Key Takeaways:
- 199,000 new jobs created is lowest in over a year and far below the prior 2021 monthly average of 568,000;
- 350,000 jobs remain open in construction;
- Thirty percent more workers quit their jobs in December than in the corresponding month prior to the pandemic;
- Employees are now in the driver’s seat with their demands including higher wages and flexible work schedules.
By Manuel Gutierrez, Consulting Economist to NKBA
Total employment for the month of December grew by just 199,000, which represented the lowest number of jobs created in in over a year (Figure 1). The aggregate of available jobs now stands at 10.6 million, as employers’ efforts to attract new workers have been largely unsuccessful despite promises of higher wages and other incentives. December’s numbers were far lower than the 568,000monthly average job growth between January and November of last year.
Job creation for private businesses numbered 211,000 for the month, illustrated by the dark blue line in Figure 1, but there was a drop of 12,000 in government employment during the same period, the fifth consecutive monthly drop for that sector.
Overall employment rose by 6.4 million jobs last year. Although this is the highest number of jobs created in any year since 1950, it is still short of pre-pandemic employment levels by 3.6 million. It also hides the fact that 30 percent more workers quit their jobs in December 2021 than in December of 2019, with 57 percent more jobs available over that period.

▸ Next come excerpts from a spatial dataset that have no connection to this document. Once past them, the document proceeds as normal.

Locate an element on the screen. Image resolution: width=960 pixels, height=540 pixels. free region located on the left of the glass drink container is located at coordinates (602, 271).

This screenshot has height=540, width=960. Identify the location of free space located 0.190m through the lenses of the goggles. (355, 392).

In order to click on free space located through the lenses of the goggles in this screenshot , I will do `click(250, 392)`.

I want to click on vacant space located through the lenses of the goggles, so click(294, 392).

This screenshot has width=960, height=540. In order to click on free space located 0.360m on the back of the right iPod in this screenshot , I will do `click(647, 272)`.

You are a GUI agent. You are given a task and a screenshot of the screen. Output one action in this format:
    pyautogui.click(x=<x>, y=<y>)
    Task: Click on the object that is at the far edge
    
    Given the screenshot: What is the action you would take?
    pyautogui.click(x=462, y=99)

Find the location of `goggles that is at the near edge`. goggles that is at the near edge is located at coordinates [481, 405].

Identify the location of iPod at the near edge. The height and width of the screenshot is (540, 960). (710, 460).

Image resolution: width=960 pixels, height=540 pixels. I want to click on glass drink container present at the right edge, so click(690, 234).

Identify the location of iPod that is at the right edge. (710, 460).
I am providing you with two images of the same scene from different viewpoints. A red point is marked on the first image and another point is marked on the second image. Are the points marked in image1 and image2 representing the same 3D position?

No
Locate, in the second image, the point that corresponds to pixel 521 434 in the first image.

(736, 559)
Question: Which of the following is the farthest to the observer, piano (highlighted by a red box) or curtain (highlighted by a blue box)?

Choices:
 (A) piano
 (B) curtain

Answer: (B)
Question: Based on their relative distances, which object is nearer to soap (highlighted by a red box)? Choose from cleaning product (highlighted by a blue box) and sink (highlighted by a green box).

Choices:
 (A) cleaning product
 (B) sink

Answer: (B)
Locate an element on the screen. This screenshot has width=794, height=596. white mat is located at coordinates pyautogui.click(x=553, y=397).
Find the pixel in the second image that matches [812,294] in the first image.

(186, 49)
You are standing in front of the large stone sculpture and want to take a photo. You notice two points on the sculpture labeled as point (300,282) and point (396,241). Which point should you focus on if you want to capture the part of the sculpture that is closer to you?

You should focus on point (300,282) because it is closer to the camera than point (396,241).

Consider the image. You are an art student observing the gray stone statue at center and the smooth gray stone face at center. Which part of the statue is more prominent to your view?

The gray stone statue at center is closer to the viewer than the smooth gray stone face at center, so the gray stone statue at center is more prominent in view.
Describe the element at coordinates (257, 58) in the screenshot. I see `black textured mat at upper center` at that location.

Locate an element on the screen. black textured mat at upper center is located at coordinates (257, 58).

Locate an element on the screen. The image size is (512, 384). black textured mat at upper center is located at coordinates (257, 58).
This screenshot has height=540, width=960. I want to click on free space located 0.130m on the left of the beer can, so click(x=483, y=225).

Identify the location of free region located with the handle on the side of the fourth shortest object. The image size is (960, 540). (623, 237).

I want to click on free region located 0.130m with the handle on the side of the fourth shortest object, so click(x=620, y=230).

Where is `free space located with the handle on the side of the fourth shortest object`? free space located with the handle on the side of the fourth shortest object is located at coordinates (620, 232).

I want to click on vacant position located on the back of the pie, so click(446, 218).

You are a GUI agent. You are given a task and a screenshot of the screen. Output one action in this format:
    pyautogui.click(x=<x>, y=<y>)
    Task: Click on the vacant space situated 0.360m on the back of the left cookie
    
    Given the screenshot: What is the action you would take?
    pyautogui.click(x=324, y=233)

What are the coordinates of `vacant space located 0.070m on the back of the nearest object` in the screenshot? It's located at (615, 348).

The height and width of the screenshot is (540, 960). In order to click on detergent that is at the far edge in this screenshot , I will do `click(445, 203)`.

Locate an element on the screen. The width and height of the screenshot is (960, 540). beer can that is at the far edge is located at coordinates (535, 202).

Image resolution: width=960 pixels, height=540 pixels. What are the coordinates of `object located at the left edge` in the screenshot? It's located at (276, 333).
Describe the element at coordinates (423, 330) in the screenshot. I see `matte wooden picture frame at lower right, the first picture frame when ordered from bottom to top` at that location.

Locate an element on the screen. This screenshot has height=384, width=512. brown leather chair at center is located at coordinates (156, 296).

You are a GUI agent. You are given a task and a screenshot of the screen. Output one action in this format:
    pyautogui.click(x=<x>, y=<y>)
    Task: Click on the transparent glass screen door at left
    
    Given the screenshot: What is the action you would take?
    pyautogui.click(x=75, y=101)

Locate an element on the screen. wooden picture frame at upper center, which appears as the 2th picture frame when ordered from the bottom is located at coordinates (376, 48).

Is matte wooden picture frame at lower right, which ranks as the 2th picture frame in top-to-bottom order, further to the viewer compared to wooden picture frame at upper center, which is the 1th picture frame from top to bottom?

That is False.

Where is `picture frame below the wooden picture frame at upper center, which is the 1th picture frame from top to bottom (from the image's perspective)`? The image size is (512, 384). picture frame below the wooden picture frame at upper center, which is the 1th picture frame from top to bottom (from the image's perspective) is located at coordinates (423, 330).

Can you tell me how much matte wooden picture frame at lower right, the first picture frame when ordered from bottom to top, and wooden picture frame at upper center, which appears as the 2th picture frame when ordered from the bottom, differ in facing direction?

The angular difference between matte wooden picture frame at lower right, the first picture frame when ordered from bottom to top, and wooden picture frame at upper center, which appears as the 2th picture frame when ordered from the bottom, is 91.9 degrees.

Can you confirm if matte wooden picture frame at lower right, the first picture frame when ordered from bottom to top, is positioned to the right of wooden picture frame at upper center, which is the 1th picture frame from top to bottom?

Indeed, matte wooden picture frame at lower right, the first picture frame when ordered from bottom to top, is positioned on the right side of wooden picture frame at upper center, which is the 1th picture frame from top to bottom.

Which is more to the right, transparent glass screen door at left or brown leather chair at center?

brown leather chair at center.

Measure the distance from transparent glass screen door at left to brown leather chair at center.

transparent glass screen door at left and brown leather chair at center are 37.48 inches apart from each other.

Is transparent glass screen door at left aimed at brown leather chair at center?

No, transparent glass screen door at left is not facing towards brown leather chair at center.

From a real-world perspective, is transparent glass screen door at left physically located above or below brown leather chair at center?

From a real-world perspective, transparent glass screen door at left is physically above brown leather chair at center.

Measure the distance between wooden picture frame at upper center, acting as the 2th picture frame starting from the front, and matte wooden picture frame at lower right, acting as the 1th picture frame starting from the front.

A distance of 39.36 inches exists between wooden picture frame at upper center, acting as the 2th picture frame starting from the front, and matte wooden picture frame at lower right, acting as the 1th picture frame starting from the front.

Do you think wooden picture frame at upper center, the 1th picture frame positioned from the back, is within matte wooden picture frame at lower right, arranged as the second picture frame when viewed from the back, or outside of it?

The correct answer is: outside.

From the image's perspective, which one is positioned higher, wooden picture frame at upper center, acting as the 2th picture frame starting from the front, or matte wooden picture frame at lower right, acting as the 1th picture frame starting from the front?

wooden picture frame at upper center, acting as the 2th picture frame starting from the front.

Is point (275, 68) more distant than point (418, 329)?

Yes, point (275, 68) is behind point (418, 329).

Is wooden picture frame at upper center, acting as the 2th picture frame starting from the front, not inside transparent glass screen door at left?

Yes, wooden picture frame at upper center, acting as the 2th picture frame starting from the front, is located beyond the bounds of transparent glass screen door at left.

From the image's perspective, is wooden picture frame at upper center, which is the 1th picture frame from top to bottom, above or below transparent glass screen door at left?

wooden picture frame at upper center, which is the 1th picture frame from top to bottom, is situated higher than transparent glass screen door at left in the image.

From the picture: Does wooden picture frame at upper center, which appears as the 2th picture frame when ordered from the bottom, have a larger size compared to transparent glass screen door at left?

It’s no secret that employees have been leaving the workforce in record numbers. According to a special report on 60 Minutes, 20 million people have quit jobs in just the second half of 2021, some with no intention of seeking new employment. Retail and Hospitality are among the segments most affected by this trend, with many saying it’s just not worth it to stay at their jobs. Some are taking a break and plan to rejoin at a later point. Generous government stimulus and unemployment policies have allowed this to happen, but that’s not the whole story. Many have decided to explore new career paths with so many positions open. The days of employers telling workers they are lucky to have a job appear to be over – at least for now, as the social contract of work is being rewritten. Along with higher wages, many workers are demanding a flexible work schedule.
The pandemic has been largely responsible for this sea change in employment dynamics. Prior to the advent of COVID- 19, 1 in 67 people worked exclusively remotely. That figure is now 1 in 7. This trend has led to much more geographic flexibility, as many are leaving high-cost housing markets like Los Angeles and San Francisco in favor of smaller cities such as Austin, Texas and Greenville, South Carolina where housing is far more affordable.
One in 7 people now work remotely vs. just 1 in 67 prior to the pandemic.
Although hourly wages are 5.8 percent higher than they were a year ago, consumer prices have risen by 6.9 percent during the same period, so those workers actually have less buying power. A move to cities with more affordable housing can tackle that problem.
The leading sectors contributing to job growth were Hospitality and Professional Services, which jointly accounted for nearly half of all the jobs added last month (Figure 2.)
Despite the gains in each of these sectors, they still lag pre-pandemic levels. Current Hospitality employment is 7 percent below its February 2020 level. However, employment in Professional services is now virtually the same, off by just 0.2 percent.
Manufacturing added 26,000 positions in December, accounting for 13 percent of the total gain, while Construction was up by 22,000. These sectors are near their corresponding pre-pandemic employment levels, off by under 2 percent apiece. This is little consolation for the Construction industry, which still has 350,000 open jobs.
The Entertainment industry has the longest road to travel to reach pre-pandemic employment levels, with a gap of 11 percent. Within that industry, Museums are 14 percent below employment levels of February, 2020, followed closely by the 12 percent shortfall for Amusement parks.
As for unemployment, the rate fell further to 3.9 percent in December, nearly three percentage points lower than a year earlier when it stood at 6.7 percent. The unemployment rate has consistently declined since it peaked at 14.7 percent in April of 2020.